Kansas City’s raucous supporters make Arrowhead one of the toughest places for an opposing team to play. In turn, they give the Chiefs a decided home-field advantage.
“From an offensive standpoint the whole crowd is quiet when you’re on the field,” Duvernay-Tardif said. “So you can use verbal cadence, you can use different signals and talk on the field which is a huge advantage as an offence.
“The energy in the stadium and noise I think are a nightmare for every quarterback visiting Arrowhead because it’s just hard to get the play out. For us it creates a rhythm and kind of motivates everybody.”

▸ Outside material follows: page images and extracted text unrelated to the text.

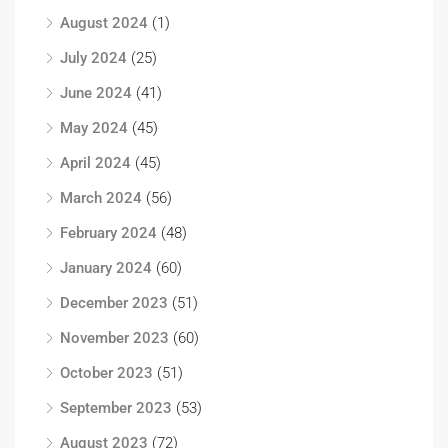
August 2024
(1)
July 2024
(25)
June 2024
(41)
May 2024
(45)
April 2024
(45)
March 2024
(56)
February 2024
(48)
January 2024
(60)
December 2023
(51)
November 2023
(60)
October 2023
(51)
September 2023
(53)
August 2023
(72)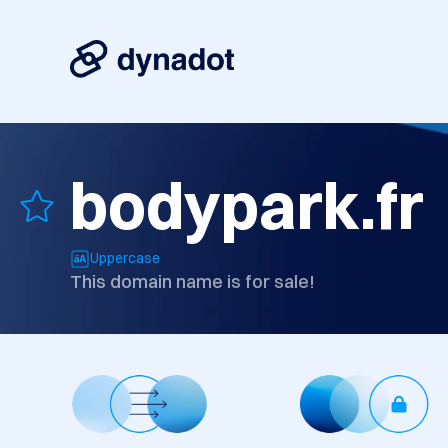
bodypark.fr
Uppercase
This domain name is for sale!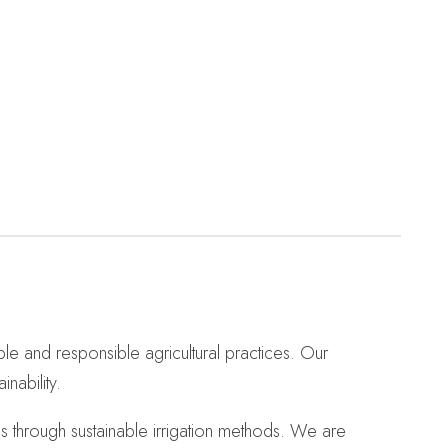
ble and responsible agricultural practices. Our
nability.
s through sustainable irrigation methods. We are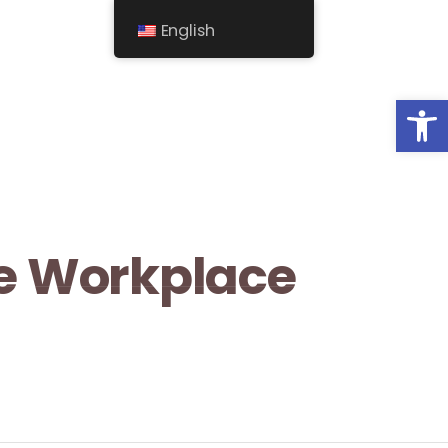
English
Op
he Workplace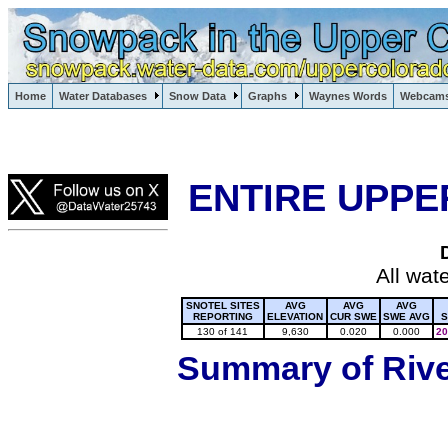
Lake Powell, Vail, Steamboat Springs, Crested Butte
Home
Water Databases
Snow Data
Graphs
Waynes Words
Webcam
Colorado Snow
ENTIRE UPPE
All wat
SNOTEL SITES
AVG
AVG
AVG
REPORTING
ELEVATION
CUR SWE
SWE AVG
S
130 of 141
9,630
0.020
0.000
20
Summary of River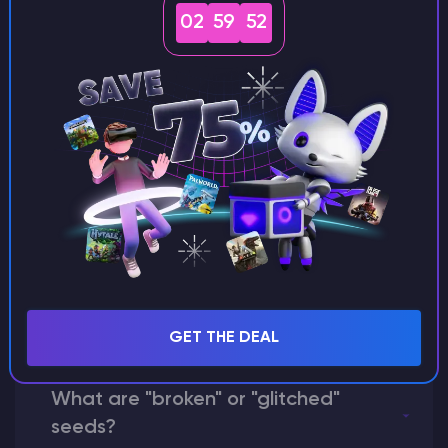
seeds?
02
59
51
Can I share my custom buildings
with someone by giving them my
seed?
What happens if I use a word
instead of numbers for my seed?
GET THE DEAL
What are "broken" or "glitched"
seeds?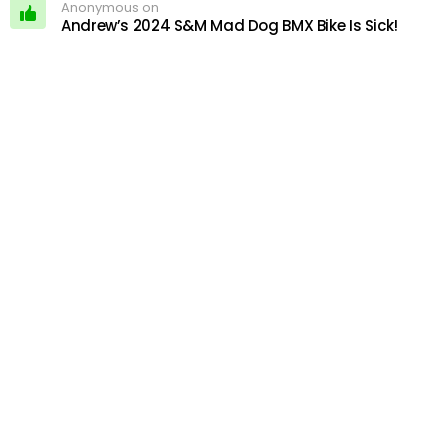
Anonymous on
Andrew’s 2024 S&M Mad Dog BMX Bike Is Sick!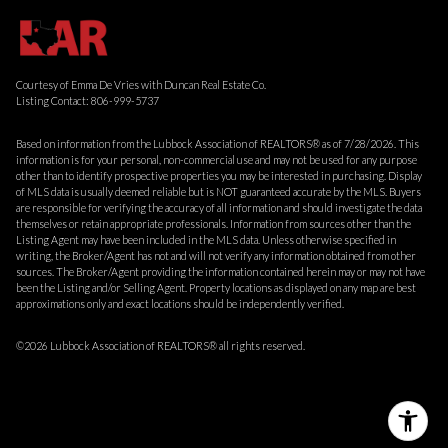
Courtesy of Emma De Vries with Duncan Real Estate Co.
Listing Contact: 806-999-5737
Based on information from the Lubbock Association of REALTORS® as of 7/28/2026. This
information is for your personal, non-commercial use and may not be used for any purpose
other than to identify prospective properties you may be interested in purchasing. Display
of MLS data is usually deemed reliable but is NOT guaranteed accurate by the MLS. Buyers
are responsible for verifying the accuracy of all information and should investigate the data
themselves or retain appropriate professionals. Information from sources other than the
Listing Agent may have been included in the MLS data. Unless otherwise specified in
writing, the Broker/Agent has not and will not verify any information obtained from other
sources. The Broker/Agent providing the information contained herein may or may not have
been the Listing and/or Selling Agent. Property locations as displayed on any map are best
approximations only and exact locations should be independently verified.
©2026 Lubbock Association of REALTORS® all rights reserved.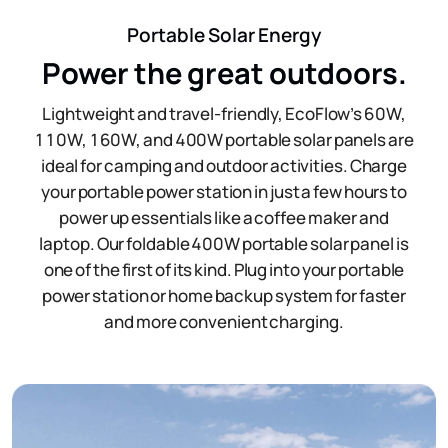
Portable Solar Energy
Power the great outdoors.
Lightweight and travel-friendly, EcoFlow’s 60W,
110W, 160W, and 400W portable solar panels are
ideal for camping and outdoor activities. Charge
your portable power station in just a few hours to
power up essentials like a coffee maker and
laptop. Our foldable 400W portable solar panel is
one of the first of its kind. Plug into your portable
power station or home backup system for faster
and more convenient charging.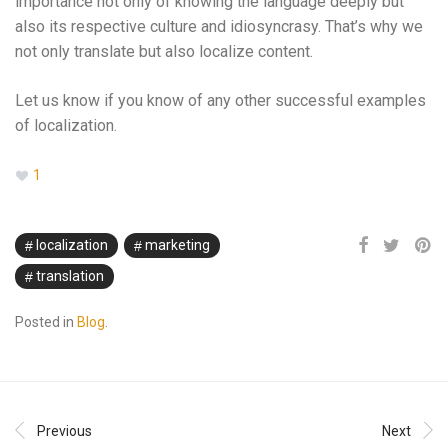
importance not only of knowing the language deeply but
also its respective culture and idiosyncrasy. That’s why we
not only translate but also localize content.
Let us know if you know of any other successful examples
of localization.
1
localization
marketing
translation
Posted in
Blog
.
Previous
Next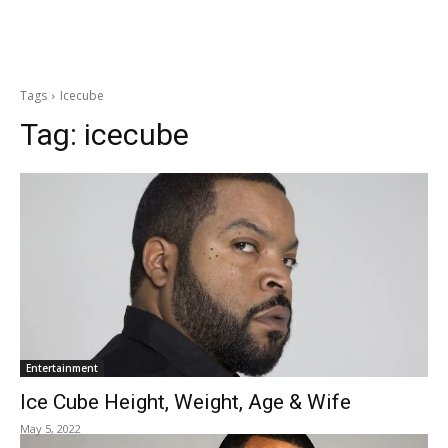
Tags
Icecube
Tag:
icecube
Entertainment
Ice Cube Height, Weight, Age & Wife
May 5, 2022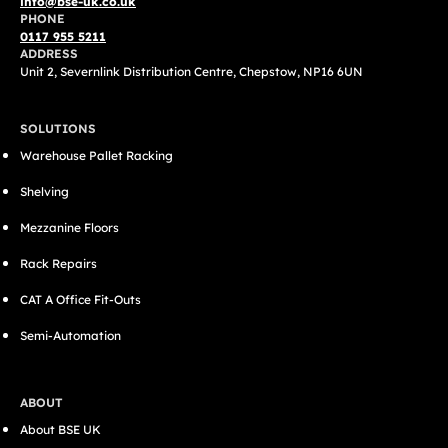
info@bse-uk.co.uk
PHONE
0117 955 5211
ADDRESS
Unit 2, Severnlink Distribution Centre, Chepstow, NP16 6UN
SOLUTIONS
Warehouse Pallet Racking
Shelving
Mezzanine Floors
Rack Repairs
CAT A Office Fit-Outs
Semi-Automation
ABOUT
About BSE UK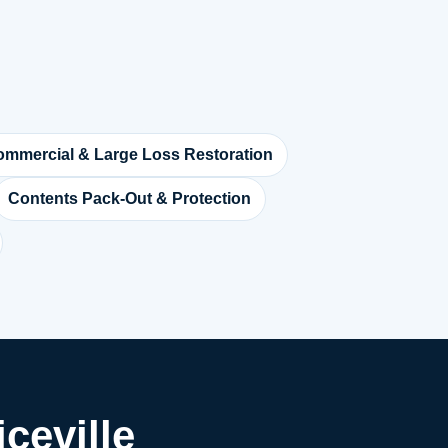
mmercial & Large Loss Restoration
Contents Pack-Out & Protection
ceville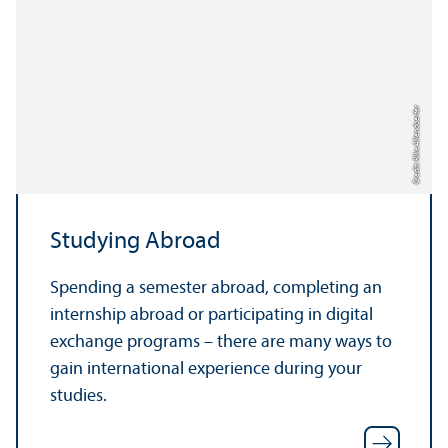
Credit: Rike Allendoerfer
Studying Abroad
Spending a semester abroad, completing an
internship abroad or participating in digital
exchange programs – there are many ways to
gain international experience during your
studies.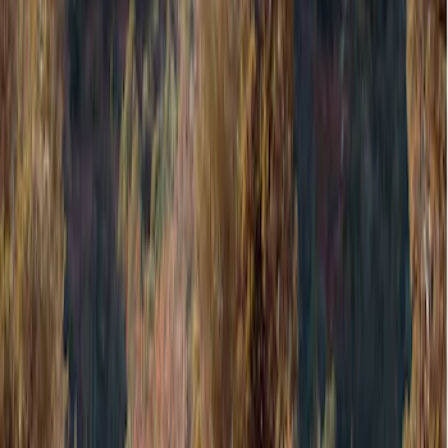
Filter
Color
Gray
(
8
)
Black
(
3
)
Bed Size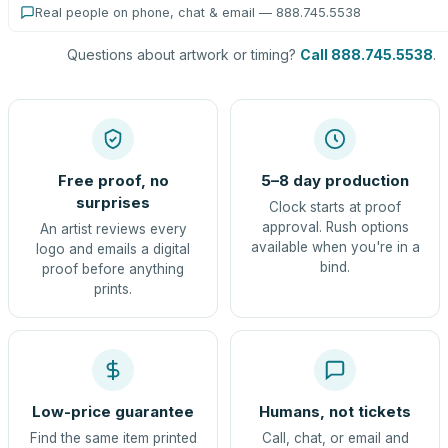
Real people on phone, chat & email — 888.745.5538
Questions about artwork or timing?
Call 888.745.5538
.
Free proof, no
5–8 day production
surprises
Clock starts at proof
approval. Rush options
An artist reviews every
available when you're in a
logo and emails a digital
bind.
proof before anything
prints.
Low-price guarantee
Humans, not tickets
Find the same item printed
Call, chat, or email and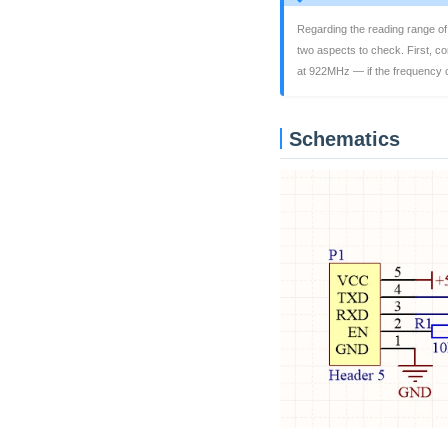
Regarding the reading range of 
two aspects to check. First, co
at 922MHz — if the frequency co
Schematics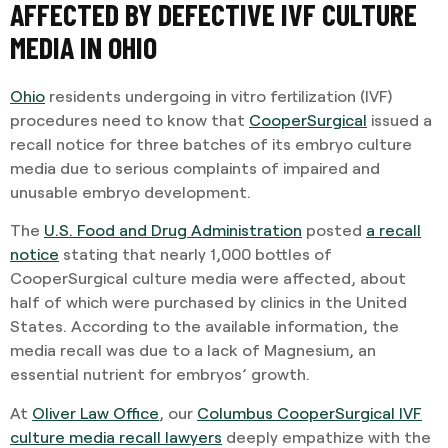
AFFECTED BY DEFECTIVE IVF CULTURE
MEDIA IN OHIO
Ohio
residents undergoing in vitro fertilization (IVF)
procedures need to know that
CooperSurgical
issued a
recall notice for three batches of its embryo culture
media due to serious complaints of impaired and
unusable embryo development.
The
U.S. Food and Drug Administration
posted
a recall
notice
stating that nearly 1,000 bottles of
CooperSurgical culture media were affected, about
half of which were purchased by clinics in the United
States. According to the available information, the
media recall was due to a lack of Magnesium, an
essential nutrient for embryos’ growth.
At
Oliver Law Office
, our
Columbus
CooperSurgical IVF
culture media recall lawyers
deeply empathize with the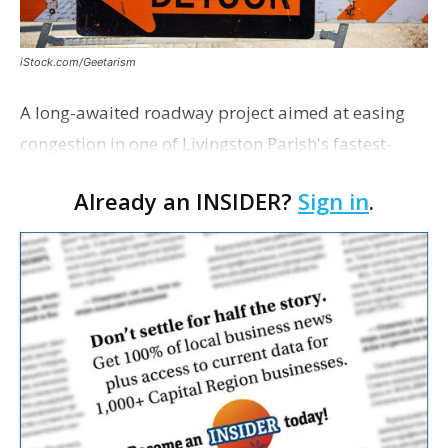
iStock.com/Geetarism
A long-awaited roadway project aimed at easing
congestion in one of Livingston Parish's fastest-
growing areas is now open. Parish officials and
Already an INSIDER?
Sign in
.
project partners held a ribbon-cutting ceremony
earli…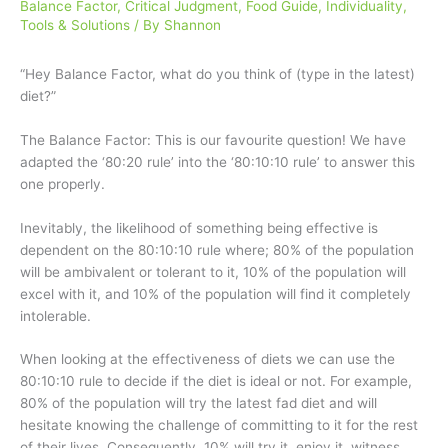
Balance Factor
,
Critical Judgment
,
Food Guide
,
Individuality
,
Tools & Solutions
/ By
Shannon
“Hey Balance Factor, what do you think of (type in the latest)
diet?”
The Balance Factor: This is our favourite question! We have
adapted the ‘80:20 rule’ into the ‘80:10:10 rule’ to answer this
one properly.
Inevitably, the likelihood of something being effective is
dependent on the 80:10:10 rule where; 80% of the population
will be ambivalent or tolerant to it, 10% of the population will
excel with it, and 10% of the population will find it completely
intolerable.
When looking at the effectiveness of diets we can use the
80:10:10 rule to decide if the diet is ideal or not. For example,
80% of the population will try the latest fad diet and will
hesitate knowing the challenge of committing to it for the rest
of their lives. Consequently, 10% will try it, enjoy it, witness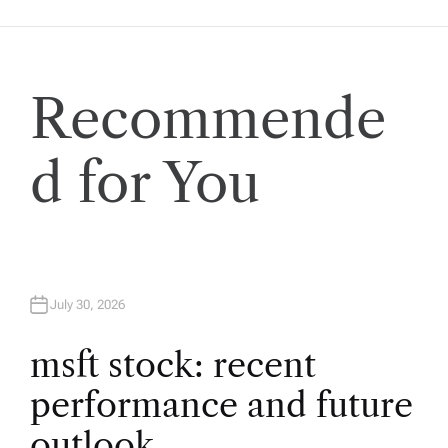
n
a
v
Recommende
i
d for You
g
a
t
July 30, 2026
i
msft stock: recent
performance and future
o
outlook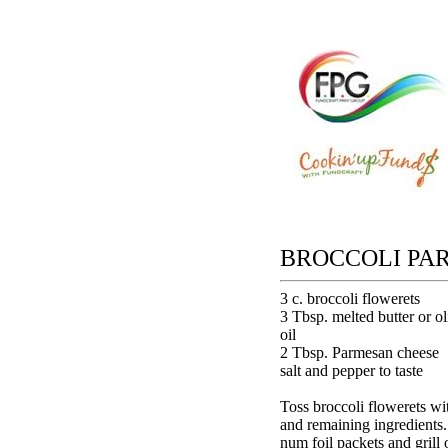
BROCCOLI PA
3 c. broccoli flowerets
3 Tbsp. melted butter or ol
oil
2 Tbsp. Parmesan cheese
salt and pepper to taste
Toss broccoli flowerets wit
and remaining ingredients.
num foil packets and grill 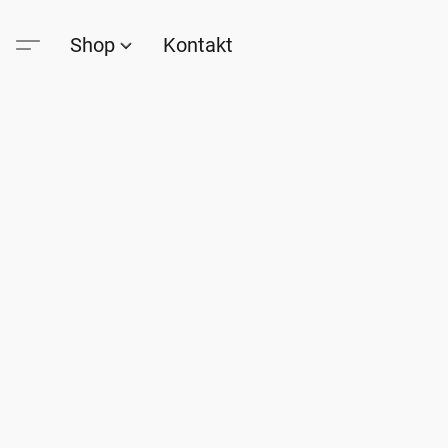
Shop
Kontakt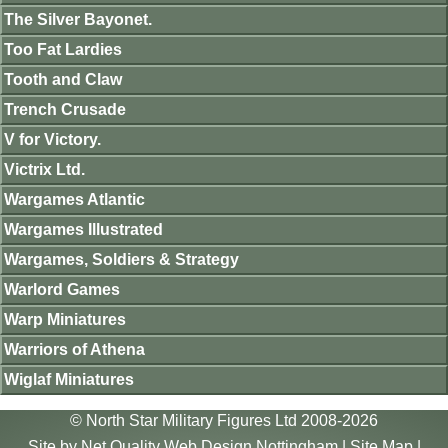
The Silver Bayonet.
Too Fat Lardies
Tooth and Claw
Trench Crusade
V for Victory.
Victrix Ltd.
Wargames Atlantic
Wargames Illustrated
Wargames, Soldiers & Strategy
Warlord Games
Warp Miniatures
Warriors of Athena
Wiglaf Miniatures
© North Star Military Figures Ltd 2008-2026
Site by
Net Quality Web Design Nottingham
|
Site Map
|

Kansas City comes into the contest well rested after a bye last week. Pittsburgh advanced with a 30-12 wild-card win last weekend over Miami.
The Chiefs’ offence faces a stiff challenge. Pittsburgh’s defence was ranked 12th in yards allowed (342.6 per game), 16th against the pass (242.6 yards) and tied for ninth in sacks (39) and fewest TDs allowed (36).
Kansas City was 20th in total yards (343 per game), 15th in rushing (109.2 yards) and 11th in fewest sacks (32).
But Pittsburgh favours more of a zone defence, which should allow quarterback Alex Smith to throw underneath to tight end Travis Kelce and rookie receiver Tyreek Hill. Kelce was third overall and tops among tight ends in yards after the catch (653) while Hill has the speed and elusiveness to turn a short reception into a big play.
Hill is also a threat on special teams.
“Pittsburgh creates a lot of turnovers so we’ve got to make sure we protect the ball well,” Duvernay-Tardif said. “Strategy-wise they do a lot to create pressure but at the same time I think when you’re able to stop that pressure it creates some huge lanes.”